Day 74: Tararua Range Day 4: Waitewaewae Track to Parawai Lodge
Monday, January 22, 2024 9:26 pm
Location: Parawai Lodge (1629.8 km)

A much harder than anticipated day on the Waitewaewae Track took me to Parawai Lodge, near the end of the Tararua Range.

As expected of the Tararua Range, it was incredibly humid overnight. My boots, which were only kinda wet last night, were practically soaked this morning from gathering up the humidity outside. The rest of my clothes didn’t really dry much overnight inside the hut, but at least they weren’t wetter than they already were.

I left Waitewaewae Hut a little after 8:30, later than I wanted given I had a long day planned to try and get to Waikanae today. Quickly, that turned into an inauspicious start. This was still the same Tararua Forest as the past several days, and it was slow going, with lots of roots and a lot of stream crossings. Barely ten minutes out of the shelter, I slipped on some of the wet roots, and bent by second trekking pole. (The other one got bent in the Puketī Forest a while back.) This expands the shopping list for Wellington yet again.

Small Waterfalls on Arapito Creek
Small Waterfalls on Arapito Creek

The trail was significantly frustrating this morning. By the time I stopped for my first break, I’d only hiked 4.2 km in 3.5 hours. Despite being much less steep than yesterday, it was no less difficult. I started looking forward to the roadwalk into Waikanae.

Trail Through the Tararua Forest
Trail Through the Tararua Forest

Through the forest, there were no views, the forest only opening up as I reached its edges.

A Brief View From the Forest
A Brief View From the Forest

The nicest part of trail today was an abandoned tramline. Wider, and with a very gradual slope, I made very good time, at least for a couple of kilometers. A prior slip in the trail caused a reroute, very steeply up and down the side of the hill.

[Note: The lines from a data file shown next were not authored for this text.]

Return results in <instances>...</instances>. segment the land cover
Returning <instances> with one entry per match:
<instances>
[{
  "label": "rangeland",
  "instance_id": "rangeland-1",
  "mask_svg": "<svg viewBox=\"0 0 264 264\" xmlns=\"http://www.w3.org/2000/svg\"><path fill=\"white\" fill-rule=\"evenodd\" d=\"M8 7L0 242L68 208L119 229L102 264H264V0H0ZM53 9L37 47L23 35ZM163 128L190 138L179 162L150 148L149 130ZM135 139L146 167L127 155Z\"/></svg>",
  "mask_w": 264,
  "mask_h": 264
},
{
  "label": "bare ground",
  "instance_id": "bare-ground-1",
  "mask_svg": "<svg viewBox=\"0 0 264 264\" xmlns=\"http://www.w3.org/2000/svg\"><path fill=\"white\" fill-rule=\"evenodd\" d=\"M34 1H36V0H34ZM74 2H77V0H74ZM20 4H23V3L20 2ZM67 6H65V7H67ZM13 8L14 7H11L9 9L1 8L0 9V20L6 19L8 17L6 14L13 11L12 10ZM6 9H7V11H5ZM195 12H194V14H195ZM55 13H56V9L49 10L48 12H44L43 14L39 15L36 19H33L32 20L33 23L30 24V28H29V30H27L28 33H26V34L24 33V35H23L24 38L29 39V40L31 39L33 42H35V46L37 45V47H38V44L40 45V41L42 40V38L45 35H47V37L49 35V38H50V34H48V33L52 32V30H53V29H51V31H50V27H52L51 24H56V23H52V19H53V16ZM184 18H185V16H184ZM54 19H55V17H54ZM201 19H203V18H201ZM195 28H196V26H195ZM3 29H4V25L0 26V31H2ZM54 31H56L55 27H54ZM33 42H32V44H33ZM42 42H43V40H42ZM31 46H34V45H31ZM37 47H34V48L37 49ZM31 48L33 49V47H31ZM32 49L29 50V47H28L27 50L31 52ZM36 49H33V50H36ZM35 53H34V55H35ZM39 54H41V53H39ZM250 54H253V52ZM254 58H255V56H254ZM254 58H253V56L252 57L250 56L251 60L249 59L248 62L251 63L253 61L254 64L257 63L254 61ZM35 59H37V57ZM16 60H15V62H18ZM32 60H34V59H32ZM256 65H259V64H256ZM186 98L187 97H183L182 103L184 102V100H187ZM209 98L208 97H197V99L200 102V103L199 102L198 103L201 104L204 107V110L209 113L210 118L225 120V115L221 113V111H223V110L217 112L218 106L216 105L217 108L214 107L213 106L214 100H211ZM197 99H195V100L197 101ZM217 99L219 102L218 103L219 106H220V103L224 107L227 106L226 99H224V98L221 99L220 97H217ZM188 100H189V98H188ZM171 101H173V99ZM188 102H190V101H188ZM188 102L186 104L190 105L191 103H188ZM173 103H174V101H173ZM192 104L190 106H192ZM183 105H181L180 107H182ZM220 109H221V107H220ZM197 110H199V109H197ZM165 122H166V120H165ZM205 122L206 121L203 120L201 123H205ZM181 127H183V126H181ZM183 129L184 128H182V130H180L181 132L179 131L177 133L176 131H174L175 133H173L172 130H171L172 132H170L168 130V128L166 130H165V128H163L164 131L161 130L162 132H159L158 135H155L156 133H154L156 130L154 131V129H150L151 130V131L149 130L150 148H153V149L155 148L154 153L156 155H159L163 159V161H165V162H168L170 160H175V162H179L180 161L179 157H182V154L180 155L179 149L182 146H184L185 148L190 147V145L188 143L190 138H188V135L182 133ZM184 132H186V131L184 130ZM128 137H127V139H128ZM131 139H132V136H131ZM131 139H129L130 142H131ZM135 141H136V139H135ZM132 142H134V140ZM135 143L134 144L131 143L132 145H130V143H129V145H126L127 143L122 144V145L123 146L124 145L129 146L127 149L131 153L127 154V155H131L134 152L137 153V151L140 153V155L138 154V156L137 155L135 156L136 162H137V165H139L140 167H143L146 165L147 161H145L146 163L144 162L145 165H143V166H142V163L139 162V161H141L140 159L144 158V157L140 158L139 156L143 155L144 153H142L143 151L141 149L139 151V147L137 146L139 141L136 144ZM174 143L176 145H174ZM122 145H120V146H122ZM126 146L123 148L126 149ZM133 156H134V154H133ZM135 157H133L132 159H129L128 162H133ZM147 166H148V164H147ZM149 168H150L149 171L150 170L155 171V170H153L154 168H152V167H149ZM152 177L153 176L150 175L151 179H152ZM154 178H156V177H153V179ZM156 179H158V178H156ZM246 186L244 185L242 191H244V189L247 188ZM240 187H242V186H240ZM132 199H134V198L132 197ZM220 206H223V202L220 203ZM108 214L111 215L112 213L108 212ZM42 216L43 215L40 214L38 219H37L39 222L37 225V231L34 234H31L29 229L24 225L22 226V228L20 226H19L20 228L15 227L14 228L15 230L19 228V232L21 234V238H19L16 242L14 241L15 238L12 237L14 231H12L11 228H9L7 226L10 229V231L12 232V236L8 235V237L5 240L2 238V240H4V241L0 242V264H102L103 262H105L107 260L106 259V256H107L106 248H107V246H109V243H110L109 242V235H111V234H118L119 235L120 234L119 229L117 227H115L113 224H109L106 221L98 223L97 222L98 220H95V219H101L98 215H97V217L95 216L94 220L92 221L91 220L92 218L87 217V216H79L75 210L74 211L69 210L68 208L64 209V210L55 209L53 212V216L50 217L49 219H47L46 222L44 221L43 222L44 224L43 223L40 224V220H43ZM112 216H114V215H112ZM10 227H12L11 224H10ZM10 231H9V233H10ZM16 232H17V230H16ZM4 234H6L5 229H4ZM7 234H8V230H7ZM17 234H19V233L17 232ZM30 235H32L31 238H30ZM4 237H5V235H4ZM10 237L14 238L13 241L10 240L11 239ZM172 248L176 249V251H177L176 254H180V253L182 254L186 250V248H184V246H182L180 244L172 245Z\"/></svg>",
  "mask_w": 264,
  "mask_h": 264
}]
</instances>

It was almost too steep with dry ground; if it had been raining, it would have been pretty awful.

Another swingbridge — this one less sketchy than yesterday — again took me over the Ōtaki River.

Swingbridge Across the Ōtaki River
Swingbridge Across the Ōtaki River

Once across, the trail followed some nice, grassy trail that, very confusingly, had been rerouted from what was on my maps, leading me to shout out loud just as two day-hikers came around a corner at an intersection. After studying our maps to figure out which way I was supposed to go, they admitted to having gotten lost on the trails the last time they were here.

I reached Parawai Lodge, a small, older hut, a short distance from the trail. Now 4 pm (7.5 hours, and only 10 km, after I started), I was spent. Going any further would be folly; the next campsite was another 14 km ahead, on the other side of a big hill. Getting there before sunset seemed highly unlikely.

I got there just in time to get the last bottom bunk; the top bunks were in a loft on either side of the hut above the bunks and cooking area, with tall ladders to access. Also at the hut were two families (two adults and type young kids), a few other people, and one TA northbound hiker who started in Queenstown.

I ran into Wild Turkey, on his way out from the hut to the next campsite just as I arrived. The two trail angels, who thought I’d pass them, were nowhere to be seen; probably they’d gone a little further ahead to the parking lot servicing the area. Tam and Lee arrived around 7 pm, not surprising given Lee’s pace.

Stopping “early” in the day, I took advantage of the bright, sunny weather to hang up all of my wet clothes. By evening, everything was dry. (My boots were still a little damp, but much improved from this morning.)

I also cooked a little extra dinner to make up for not eating as much yesterday as I should have. The extra food I entered the Tararuas with definitely came in handy.

There was no cell service at Parawai Lodge either, but this time, I was able to send my location using my phone’s satellite feature. This was a little more important than yesterday, since CareFree is waiting for me in Waikanae, and now she should have a good idea that I’ll get there tomorrow.

Tomorrow ought to be a relatively easy day, with only one large hill to climb to finally exit the Tararua Range, and then a 10.5 km roadwalk to Waikanae.